BLP latest law firm to set female partnership target

Berwin Leighton Paisner (BLP) has become the latest major law firm in the UK to establish a formal target for female representation at partner level.

It follows Baker & McKenzie, Herbert Smith Freehills and Linklaters in committing to a 30 per cent target - BLP wants to reach this level by the end of 2018. In total, ten law firms have now set goals and it gives an indication of how seriously the issue of gender diversity is being taken.

The proposals was ratified by the board last week and its diversity and inclusivity group has been tasked with making sure they come to fruition.

Getting gender diversity right
Employment head Lisa Mayhew leads this group and she is confident that BLP is adopting the right strategy.

"We are passionate about ensuring BLP remains a fulfilling and progressive place to work and this target, and the measures that accompany it, will help create an environment which enables different people to be themselves," she stated. "This is important to our clients and it is important to us."

Speaking to the Lawyer, Ms Mayhew added there is plenty of research that shows businesses "perform better if you have a critical mass of women in the senior ranks". She added the main reason why the firm didn't release a target earlier was that it wanted to have high level and in-depth conversations about the issue and decide the best way forward.

As well as working on the talent pipeline and creating the situation whereby females find partnerships attractive, the law firm is also going to use headhunters to focus on females hires in certain sectors. This is because it recognises that organic growth will not see the target hit on its own.

Facilitating senior promotions
The main issue at the moment is making sure enough women are given senior promotions. Analysis by the Law Gazette shows that 24 went of the last 80 partner promotions in the five leading law firms went to females. This is despite the fact that many of the leading law firms currently have an associate ratio that is more than 50 per cent female.

There is a need for different behaviours if organisations are going to hit these targets and this is why Ms Mayhew is hoping to make the most of mentoring and flexible working to encourage more senior promotions for women.
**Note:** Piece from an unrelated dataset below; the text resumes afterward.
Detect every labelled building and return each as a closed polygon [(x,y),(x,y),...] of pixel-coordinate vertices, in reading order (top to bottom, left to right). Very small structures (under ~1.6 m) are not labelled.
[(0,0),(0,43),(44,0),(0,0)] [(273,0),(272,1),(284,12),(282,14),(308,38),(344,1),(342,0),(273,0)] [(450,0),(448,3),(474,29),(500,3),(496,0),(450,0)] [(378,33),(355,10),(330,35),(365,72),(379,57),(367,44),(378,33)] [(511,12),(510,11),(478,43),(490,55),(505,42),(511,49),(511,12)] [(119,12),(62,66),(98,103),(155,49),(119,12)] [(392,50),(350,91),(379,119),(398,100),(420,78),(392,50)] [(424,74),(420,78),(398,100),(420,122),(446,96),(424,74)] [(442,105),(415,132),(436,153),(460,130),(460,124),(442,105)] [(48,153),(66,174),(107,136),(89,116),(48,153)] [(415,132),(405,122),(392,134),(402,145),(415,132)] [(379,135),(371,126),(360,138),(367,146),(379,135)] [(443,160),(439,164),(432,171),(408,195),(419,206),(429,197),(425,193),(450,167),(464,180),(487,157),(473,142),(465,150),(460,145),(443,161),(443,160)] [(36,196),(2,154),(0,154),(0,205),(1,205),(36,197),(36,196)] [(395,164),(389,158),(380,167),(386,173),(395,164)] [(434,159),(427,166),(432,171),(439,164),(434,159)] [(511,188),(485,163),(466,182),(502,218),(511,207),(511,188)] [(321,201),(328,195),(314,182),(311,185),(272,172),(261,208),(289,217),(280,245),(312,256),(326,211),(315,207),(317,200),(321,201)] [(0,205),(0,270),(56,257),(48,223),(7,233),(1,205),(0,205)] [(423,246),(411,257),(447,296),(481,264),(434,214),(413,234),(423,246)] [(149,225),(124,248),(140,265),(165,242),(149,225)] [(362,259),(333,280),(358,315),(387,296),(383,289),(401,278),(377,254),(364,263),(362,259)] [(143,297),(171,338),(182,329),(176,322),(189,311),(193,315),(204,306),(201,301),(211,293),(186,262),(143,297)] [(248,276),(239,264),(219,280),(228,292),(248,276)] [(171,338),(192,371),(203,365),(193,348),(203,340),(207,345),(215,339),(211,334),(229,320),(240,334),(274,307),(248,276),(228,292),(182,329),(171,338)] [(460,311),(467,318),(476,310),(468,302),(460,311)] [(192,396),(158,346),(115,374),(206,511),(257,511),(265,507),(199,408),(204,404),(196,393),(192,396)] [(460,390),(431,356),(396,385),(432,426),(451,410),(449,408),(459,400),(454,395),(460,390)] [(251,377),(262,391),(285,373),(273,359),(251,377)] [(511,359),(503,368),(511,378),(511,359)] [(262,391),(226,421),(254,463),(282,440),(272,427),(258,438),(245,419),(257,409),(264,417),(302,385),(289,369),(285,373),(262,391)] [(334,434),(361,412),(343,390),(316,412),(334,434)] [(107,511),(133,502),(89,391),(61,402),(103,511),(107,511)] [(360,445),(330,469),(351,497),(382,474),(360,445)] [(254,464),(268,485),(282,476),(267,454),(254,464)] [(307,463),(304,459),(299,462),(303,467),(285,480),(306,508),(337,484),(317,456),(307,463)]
In a further effort to help empower female lawyers, five City associates have set up Women In Law London. The network is aimed at females of all pre-partnership levels in London and has been described as "a relaxed, vibrant and inspiring forum for women".

The five lawyers hope the network can help improve retention levels of female talent in the profession, in part by making sure everyone becomes engaged about the issues facing female leaders in law. It is the latest sign of progress being made over gender diversity.